THE EFFECTS OF VIRAL DOSE ON THE KINETICS OF ADAPTIVE AND INNATE IMMUNE RESPONSE DURING INTRAVAGINAL INFECTION
Miles Oliva1,2, Shomyseh Sanjabi3.
1University of California, San Francisco, San Francisco, CA, 2Columbia Pacific University, San Francisco, CA, 3Gladstone Institutes, San Francisco, CA.
Innate and adaptive immunity defends against viral infections in mammals. CD8 T-cells, an essential component of adaptive immunity, must expand in number quickly enough to successfully suppress viral load. In the study of HIV, it is believed that during mucosal infection, CD8 T-cell response is delayed and dampened compared with systemic infection. Using lymphocytic choriomeningitis virus (LCMV), the Sanjabi lab has evidence that a sub-optimal innate immune activation is responsible for this defect in CD8 T-cell response after vaginal viral infection. This may be due either to the tolerogenic mucosal environment that inhibits increased innate immune activation, or due to inefficiency in viral transmission across the mucosal barrier. However, it is still unknown why a mucosal infection elicits a delayed and diminished immune response. To address these possibilities, we vaginally infected three cohorts of mice with different doses of LCMV (1x, 2x, or 4x viral load per mouse, respectively), and monitored each cohort’s innate and adaptive immune activation in the female reproductive tract (FRT), draining lymph nodes, spleen, and peripheral blood lymphocytes. We have found that, during the period from 3 to 5 days after infection, the lower FRT experiences an increase in viral load while the iliac lymph node begins to clear the virus. Furthermore, increasing viral doses leads to more robust and faster CD8 T-cell responses. These results further confirm that the FRT environment inhibits efficient immune response and that increasing viral titrations alters CD8 T-cell kinetics.

--- --- ---

# Required action
Reproduce the full abstract on viral dose and immune response kinetics word for word, from its title through the final sentence.

--- --- ---

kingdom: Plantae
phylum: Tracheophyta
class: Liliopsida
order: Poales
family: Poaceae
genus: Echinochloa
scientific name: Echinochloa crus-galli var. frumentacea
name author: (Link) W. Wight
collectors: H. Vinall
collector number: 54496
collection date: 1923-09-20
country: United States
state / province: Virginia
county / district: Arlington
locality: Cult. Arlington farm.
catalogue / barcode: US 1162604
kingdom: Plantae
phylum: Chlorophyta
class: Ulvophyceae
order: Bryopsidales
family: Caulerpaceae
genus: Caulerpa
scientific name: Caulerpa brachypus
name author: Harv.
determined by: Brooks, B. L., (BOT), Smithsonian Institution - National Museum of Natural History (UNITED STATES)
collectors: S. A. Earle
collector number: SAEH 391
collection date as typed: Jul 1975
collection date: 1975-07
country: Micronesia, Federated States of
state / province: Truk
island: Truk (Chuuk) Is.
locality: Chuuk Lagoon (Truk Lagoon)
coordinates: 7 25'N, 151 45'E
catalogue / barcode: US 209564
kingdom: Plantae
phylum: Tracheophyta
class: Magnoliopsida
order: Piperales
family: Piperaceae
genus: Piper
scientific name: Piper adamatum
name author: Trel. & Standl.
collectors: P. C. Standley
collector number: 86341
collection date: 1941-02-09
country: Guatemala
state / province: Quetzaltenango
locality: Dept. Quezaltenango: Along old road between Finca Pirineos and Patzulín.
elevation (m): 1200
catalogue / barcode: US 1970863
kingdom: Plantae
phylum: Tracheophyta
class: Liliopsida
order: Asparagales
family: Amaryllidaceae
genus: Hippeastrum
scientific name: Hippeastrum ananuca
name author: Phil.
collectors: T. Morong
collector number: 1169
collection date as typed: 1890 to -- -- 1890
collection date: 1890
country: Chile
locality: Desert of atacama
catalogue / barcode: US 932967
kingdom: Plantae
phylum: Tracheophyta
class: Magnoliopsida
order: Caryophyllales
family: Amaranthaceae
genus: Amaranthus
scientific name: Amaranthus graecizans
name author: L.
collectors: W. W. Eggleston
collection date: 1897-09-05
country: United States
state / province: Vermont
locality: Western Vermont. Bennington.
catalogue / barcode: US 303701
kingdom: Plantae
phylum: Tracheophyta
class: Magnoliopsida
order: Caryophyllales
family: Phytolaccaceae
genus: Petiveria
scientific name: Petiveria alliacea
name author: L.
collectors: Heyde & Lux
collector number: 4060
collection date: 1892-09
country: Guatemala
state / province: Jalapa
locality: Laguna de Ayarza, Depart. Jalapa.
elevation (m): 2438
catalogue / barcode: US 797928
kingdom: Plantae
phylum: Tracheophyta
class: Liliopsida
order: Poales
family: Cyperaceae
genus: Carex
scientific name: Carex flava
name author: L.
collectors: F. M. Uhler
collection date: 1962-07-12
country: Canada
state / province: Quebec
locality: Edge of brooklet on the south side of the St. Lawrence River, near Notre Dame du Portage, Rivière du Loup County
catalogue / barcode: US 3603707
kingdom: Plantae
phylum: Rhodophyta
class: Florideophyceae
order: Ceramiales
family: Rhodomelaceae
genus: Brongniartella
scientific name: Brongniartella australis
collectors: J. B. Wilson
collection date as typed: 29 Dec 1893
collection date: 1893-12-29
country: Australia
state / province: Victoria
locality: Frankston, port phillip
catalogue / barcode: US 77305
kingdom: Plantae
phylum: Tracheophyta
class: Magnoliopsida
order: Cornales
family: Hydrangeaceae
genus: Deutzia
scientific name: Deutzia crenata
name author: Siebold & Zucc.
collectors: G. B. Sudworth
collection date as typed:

--- --- ---

# Written answer
THE EFFECTS OF VIRAL DOSE ON THE KINETICS OF ADAPTIVE AND INNATE IMMUNE RESPONSE DURING INTRAVAGINAL INFECTION
Miles Oliva1,2, Shomyseh Sanjabi3.
1University of California, San Francisco, San Francisco, CA, 2Columbia Pacific University, San Francisco, CA, 3Gladstone Institutes, San Francisco, CA.
Innate and adaptive immunity defends against viral infections in mammals. CD8 T-cells, an essential component of adaptive immunity, must expand in number quickly enough to successfully suppress viral load. In the study of HIV, it is believed that during mucosal infection, CD8 T-cell response is delayed and dampened compared with systemic infection. Using lymphocytic choriomeningitis virus (LCMV), the Sanjabi lab has evidence that a sub-optimal innate immune activation is responsible for this defect in CD8 T-cell response after vaginal viral infection. This may be due either to the tolerogenic mucosal environment that inhibits increased innate immune activation, or due to inefficiency in viral transmission across the mucosal barrier. However, it is still unknown why a mucosal infection elicits a delayed and diminished immune response. To address these possibilities, we vaginally infected three cohorts of mice with different doses of LCMV (1x, 2x, or 4x viral load per mouse, respectively), and monitored each cohort’s innate and adaptive immune activation in the female reproductive tract (FRT), draining lymph nodes, spleen, and peripheral blood lymphocytes. We have found that, during the period from 3 to 5 days after infection, the lower FRT experiences an increase in viral load while the iliac lymph node begins to clear the virus. Furthermore, increasing viral doses leads to more robust and faster CD8 T-cell responses. These results further confirm that the FRT environment inhibits efficient immune response and that increasing viral titrations alters CD8 T-cell kinetics.